Notation: Here $B_{n}(x)$ denotes the $n$th Bell polynomial, $n \in \mathbb{N}$, of $x$, $x \in \mathbb{R}^+$, $S(n,k)$ denotes the Stirling number of the second kind.

From https://mathworld.wolfram.com/BellPolynomial.html (14),

$B_{n}(x) = \displaystyle{\sum_{k=0}^{n}} S(n,k) x^k$.

From https://mathworld.wolfram.com/StirlingNumberoftheSecondKind.html (10),

$S(n,k) = \frac{1}{k!} \displaystyle{\sum_{j=0}^{k} (-1)^j {k \choose j} (k-j)^n}$.

Truthfully my knowledge of these polynomials is limited to some informal skimming of the wikipedia and other pages/papers I could find, so I feel I am probably not taking the most strategic approaches in trying to solve this.

Some things I've attempted:

I've tried making use of Faà di Bruno's formula, to see if I could manipulate certain functions to produce the desired finite sum, but with no luck unfortunately.

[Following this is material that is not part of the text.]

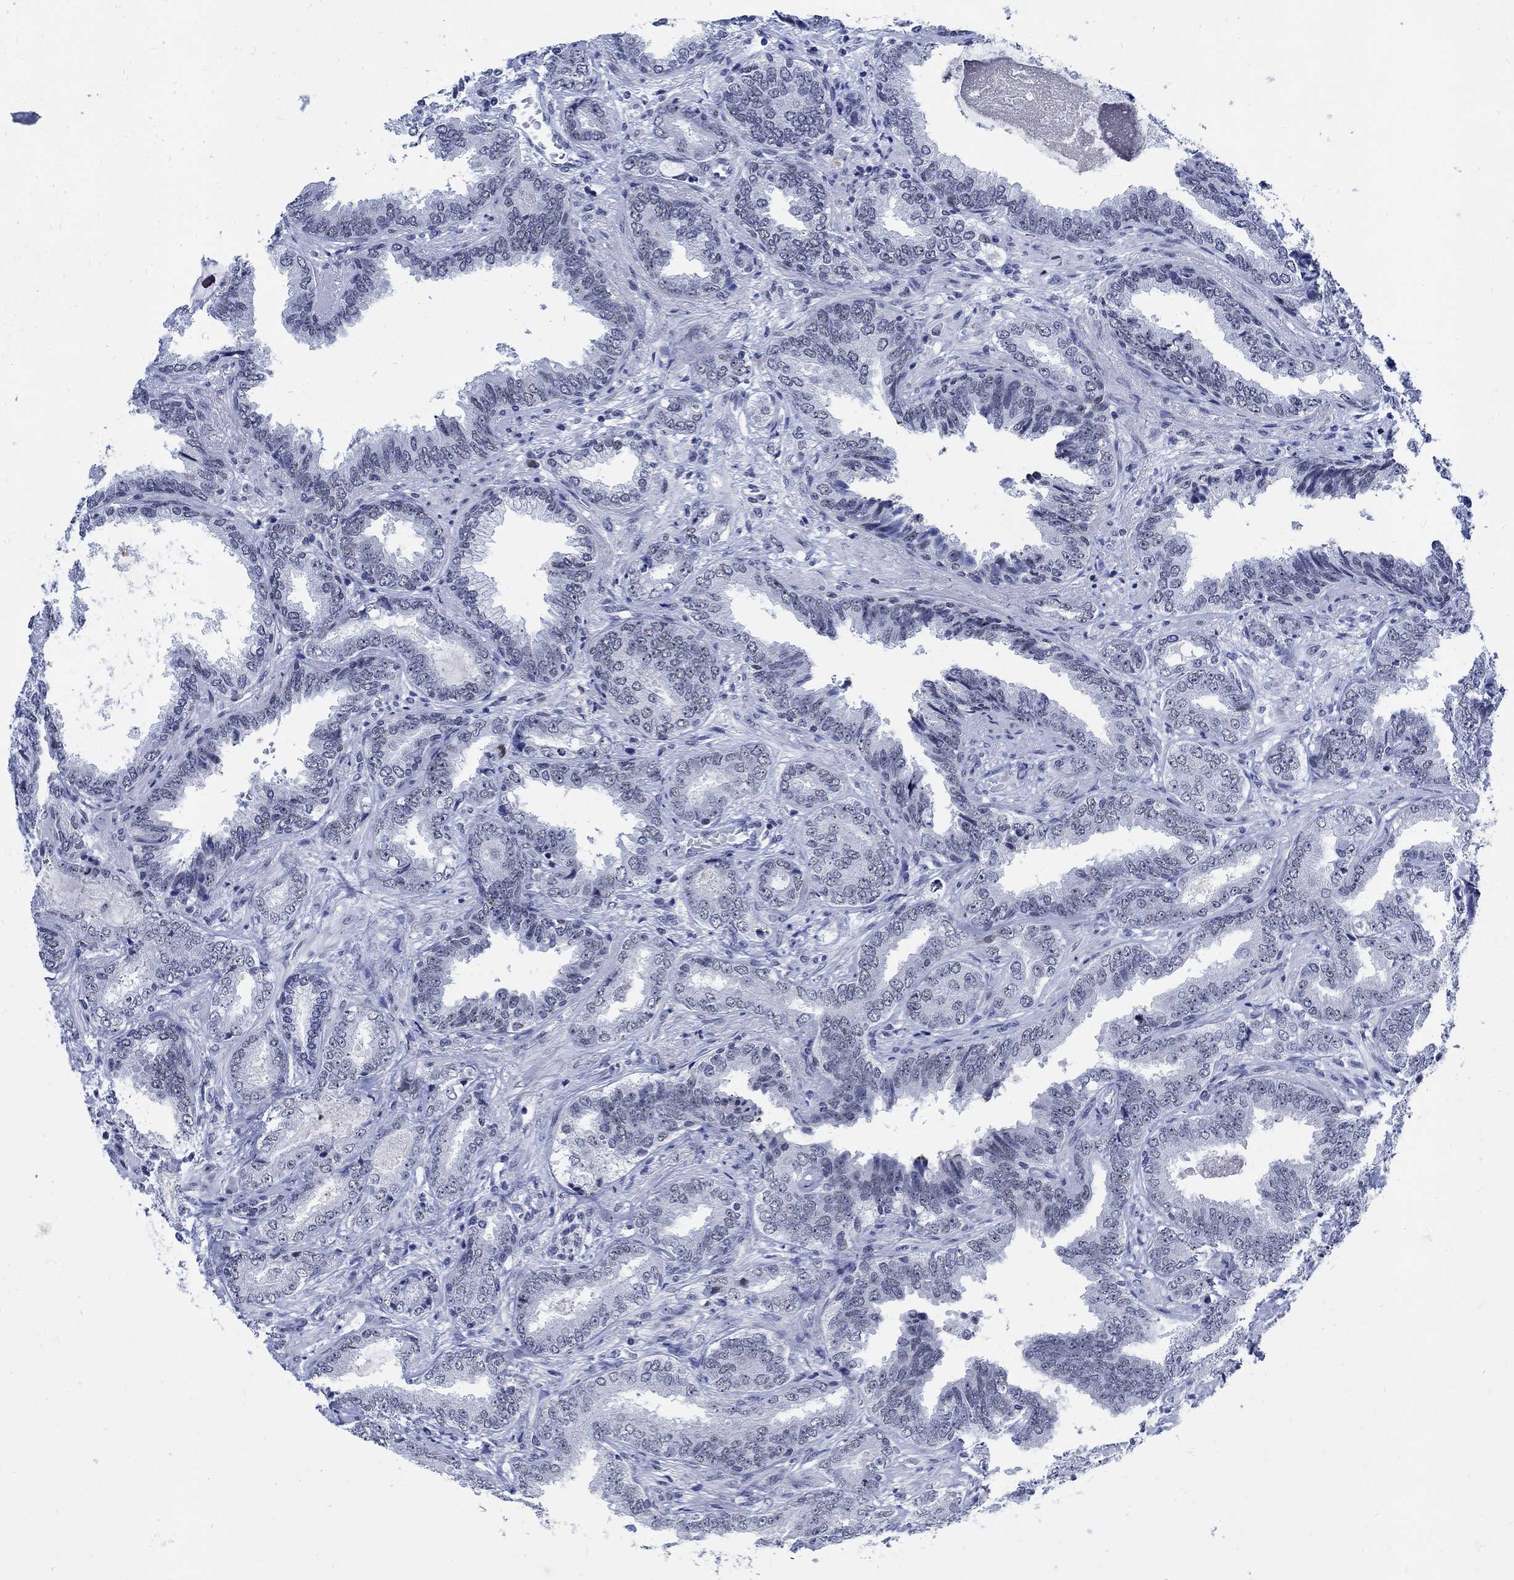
{"staining": {"intensity": "negative", "quantity": "none", "location": "none"}, "tissue": "prostate cancer", "cell_type": "Tumor cells", "image_type": "cancer", "snomed": [{"axis": "morphology", "description": "Adenocarcinoma, Low grade"}, {"axis": "topography", "description": "Prostate"}], "caption": "Tumor cells are negative for brown protein staining in prostate cancer (low-grade adenocarcinoma).", "gene": "DLK1", "patient": {"sex": "male", "age": 68}}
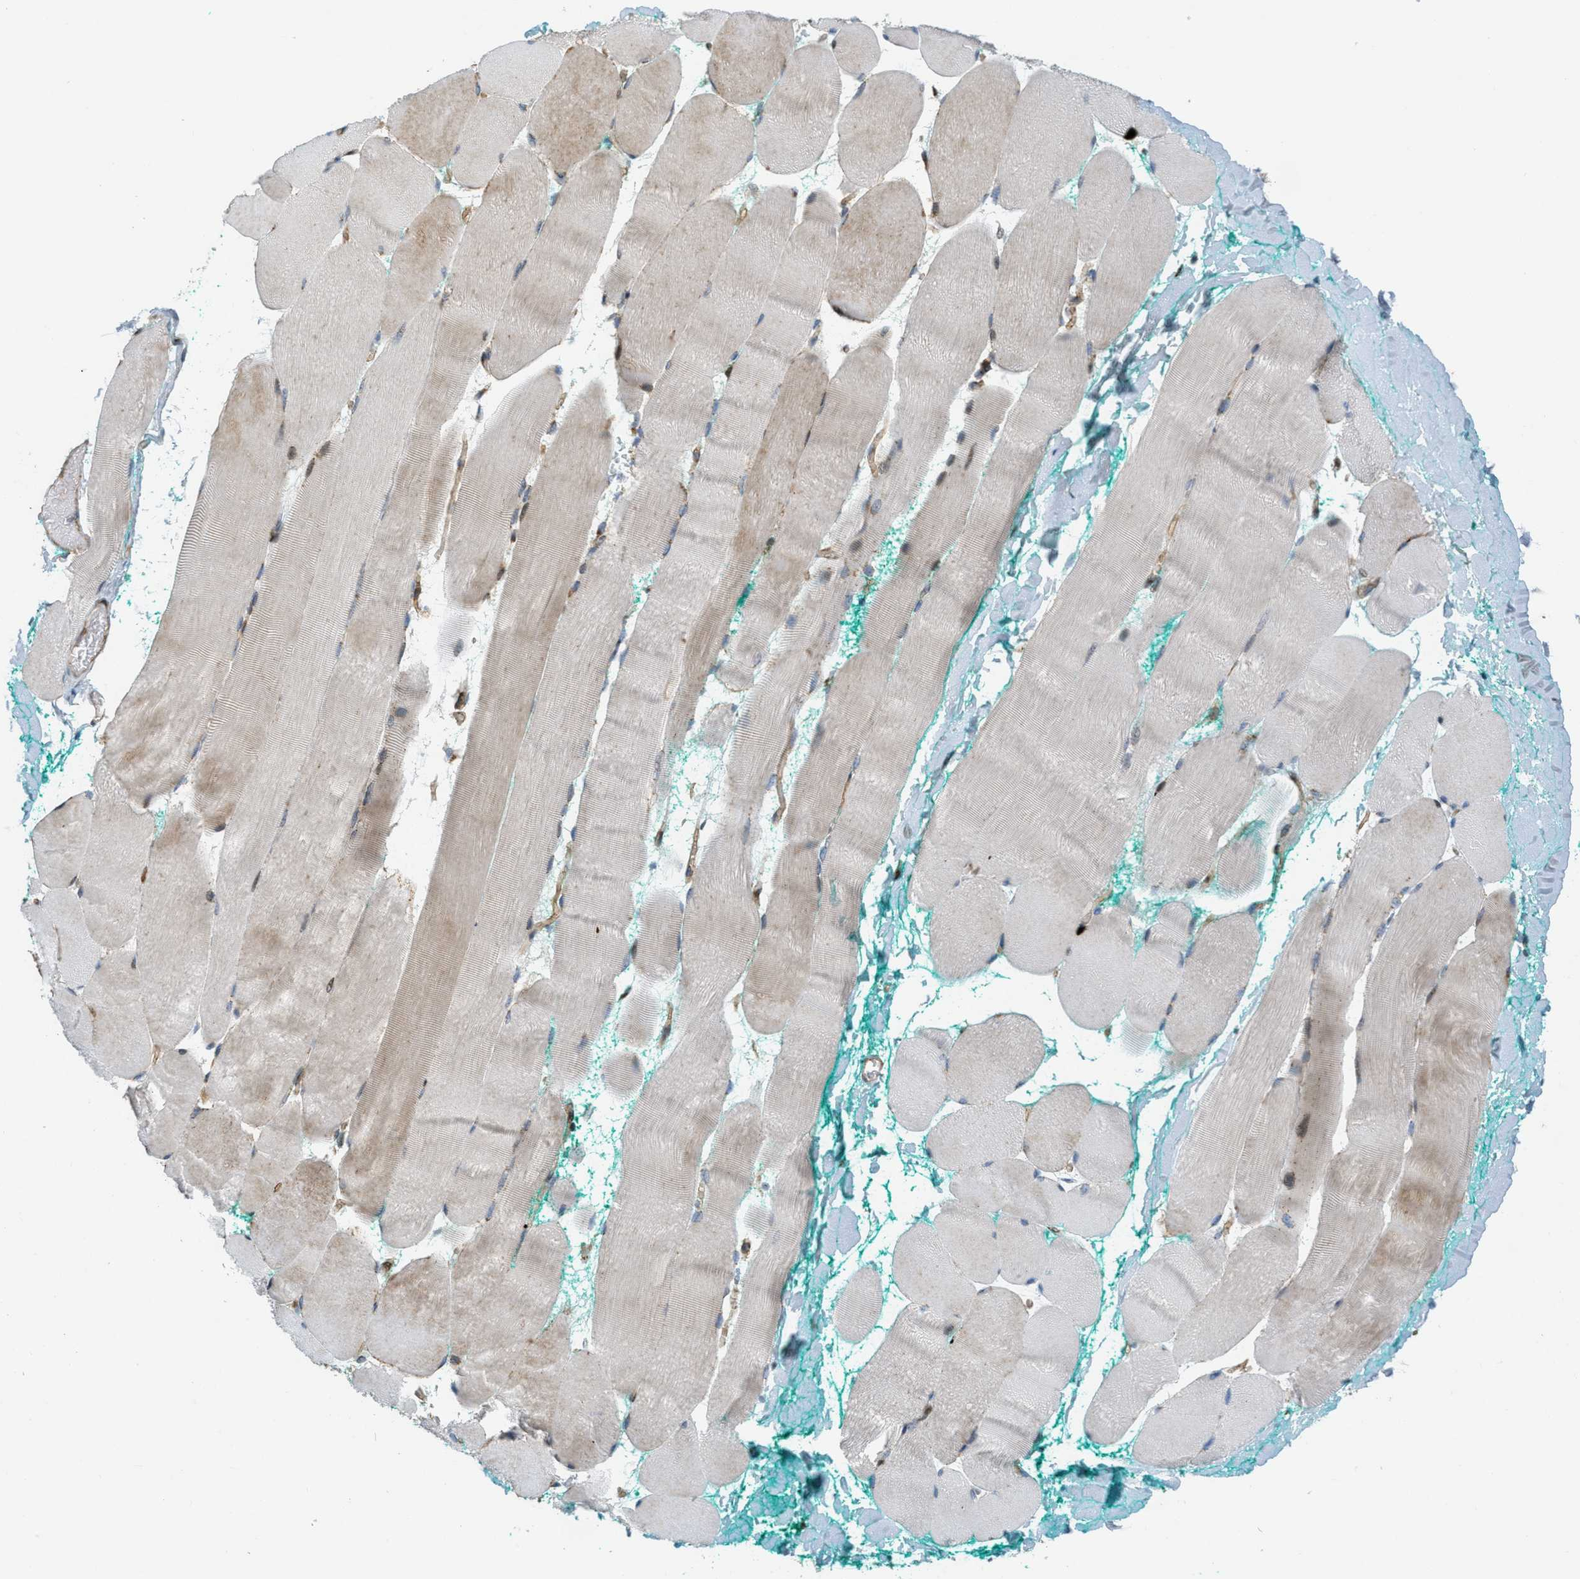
{"staining": {"intensity": "weak", "quantity": "25%-75%", "location": "cytoplasmic/membranous"}, "tissue": "skeletal muscle", "cell_type": "Myocytes", "image_type": "normal", "snomed": [{"axis": "morphology", "description": "Normal tissue, NOS"}, {"axis": "morphology", "description": "Squamous cell carcinoma, NOS"}, {"axis": "topography", "description": "Skeletal muscle"}], "caption": "High-magnification brightfield microscopy of normal skeletal muscle stained with DAB (3,3'-diaminobenzidine) (brown) and counterstained with hematoxylin (blue). myocytes exhibit weak cytoplasmic/membranous expression is identified in approximately25%-75% of cells. (DAB = brown stain, brightfield microscopy at high magnification).", "gene": "ZFPL1", "patient": {"sex": "male", "age": 51}}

Reference: https://en.wikipedia.org/wiki/Bell_polynomials#Applications

Same idea was tried with the generating functions of the Bell polynomials, but I can't seem to get it down.

Reference: https://en.wikipedia.org/wiki/Bell_polynomials#Generating_function .

I've also titled it a geometric like sum as it can also be viewed as $\Re[\sum_{k=0}^{M} (e^{i \pi t})^k B_k(x)]$.

I'd be curious to learn via any examples possibly provided of what would maybe be a better way to approach these types of problems in general for future reference! Would greatly appreciate any help. Thank you!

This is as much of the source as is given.